How many Poles helped Jews?

We will never know the exact number of the rescued and the rescuers. It is known that helping Jews was rare and did not meet with general approval within the Polish society. We know thousands of stories of aid, but there were many more rescuers of whom we will most likely never know.

Difficulties in documenting the stories of help result, among others, from the underground nature of the rescue operations, concealing the fact of providing aid for fear of social ostracism, postwar migration of the population and political conditions. These factors determined the disproportion between the cases of providing help which could be confirmed by infallible testimonies, and the probable, larger number of people who were involved in this helping of Jews.
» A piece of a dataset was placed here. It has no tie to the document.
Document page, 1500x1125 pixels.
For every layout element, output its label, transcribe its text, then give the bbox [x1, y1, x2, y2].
To date, 28,217 people from fifty-one countries have been granted the title of Righteous Among the Nations, including 7,232 Poles (as at 1st January 2022).

The award is granted by the Yad Vashem Institute in Jerusalem to gentiles who provided selfless help to Jews during the Holocaust. Estimates of the number of Poles, who provided shelter to Jews, are scarce, especially those based on solid calculations.

In the 1980’s, Teresa Prekerowa suggested the numbers between 160,000 and 360,000, considering that the number of surviving Jews was between 40,000 and 60,000 and each survivor received support from two or three people. In 2002, Gunnar Paulsson estimated the number of people helping Jews in Warsaw at 70,000–90,000 and those seeking shelter at 28,000. Based on Mordechai Paldiel’s assessment, Paulsson estimates the number of rescuers in Warsaw at a quarter of the total number, which in the scale of the entire country, is between 280,000 and 360,000.

Penalties for helping Jews

Hundreds of memoirs and other testimonies show that rescuing one person for a few years indeed required involvement of several or even a dozen or so people. At the same time, however, it happened that one person helped many Jews, so the disproportion between the above-mentioned numbers of rescuers and rescued is questionable.

The number of survivors that is most frequently quoted by historians, in referral to both survivors in hiding and in camps, is 40,000–50,000. Only some of them, we do not know how many, received help on the “Aryan side”. Some, on the other hand, received support, but nonetheless perished during the war. Due to the lack of complete sources, especially concerning paid aid, it is therefore impossible to determine the total number of those who provided help.

In Poland under Nazi occupation, all help provided to Jews was severely punished, even by death. We know of several hundreds of people who lost their lives for providing help to Jews.